**RECORD EXCERPTS:**
▽
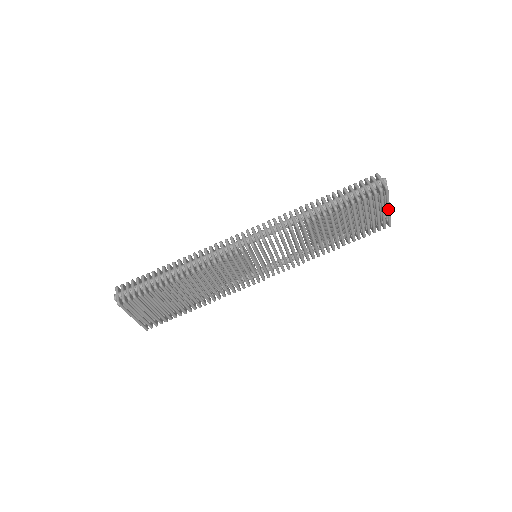
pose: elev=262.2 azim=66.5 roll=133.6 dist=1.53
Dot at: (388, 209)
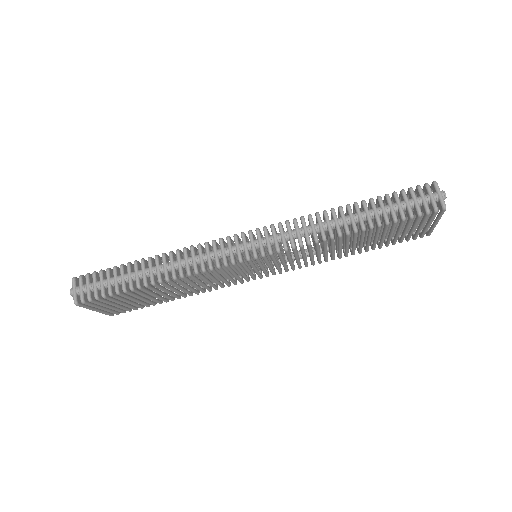
Dot at: (435, 224)
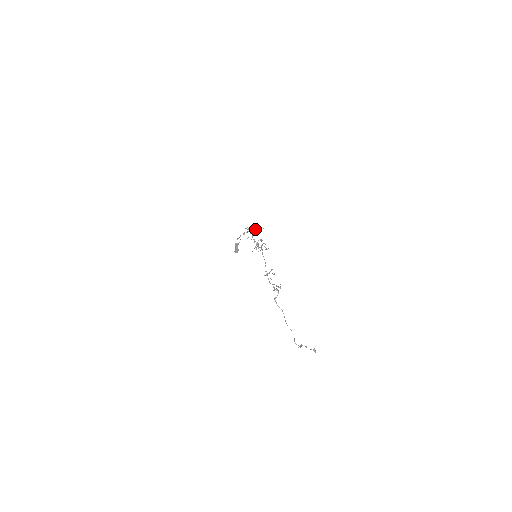
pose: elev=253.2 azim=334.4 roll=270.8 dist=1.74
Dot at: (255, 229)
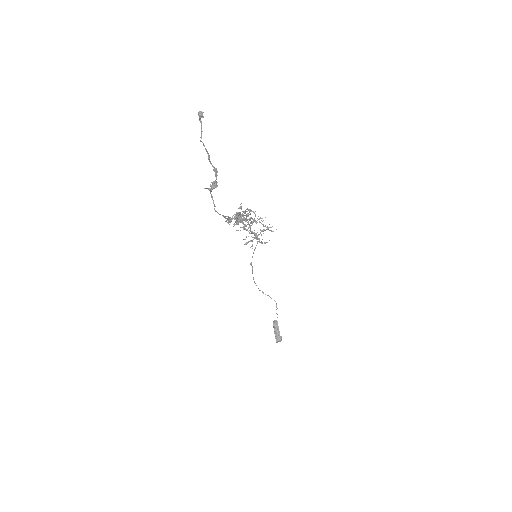
Dot at: (261, 230)
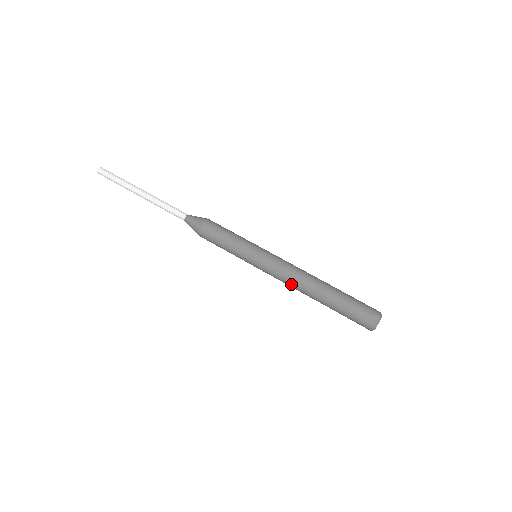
△
**WHAT YOU NEED TO DO:**
Copy out every item with "pose" swapped for "camera" and nothing else changed. Leave the pictures out.

**TASK OUTPUT:**
camera: elev=262.2 azim=66.5 roll=133.6 dist=1.53
Dot at: (388, 209)
Dot at: (435, 224)
camera: elev=253.2 azim=334.4 roll=270.8 dist=1.74
Dot at: (255, 229)
Dot at: (261, 230)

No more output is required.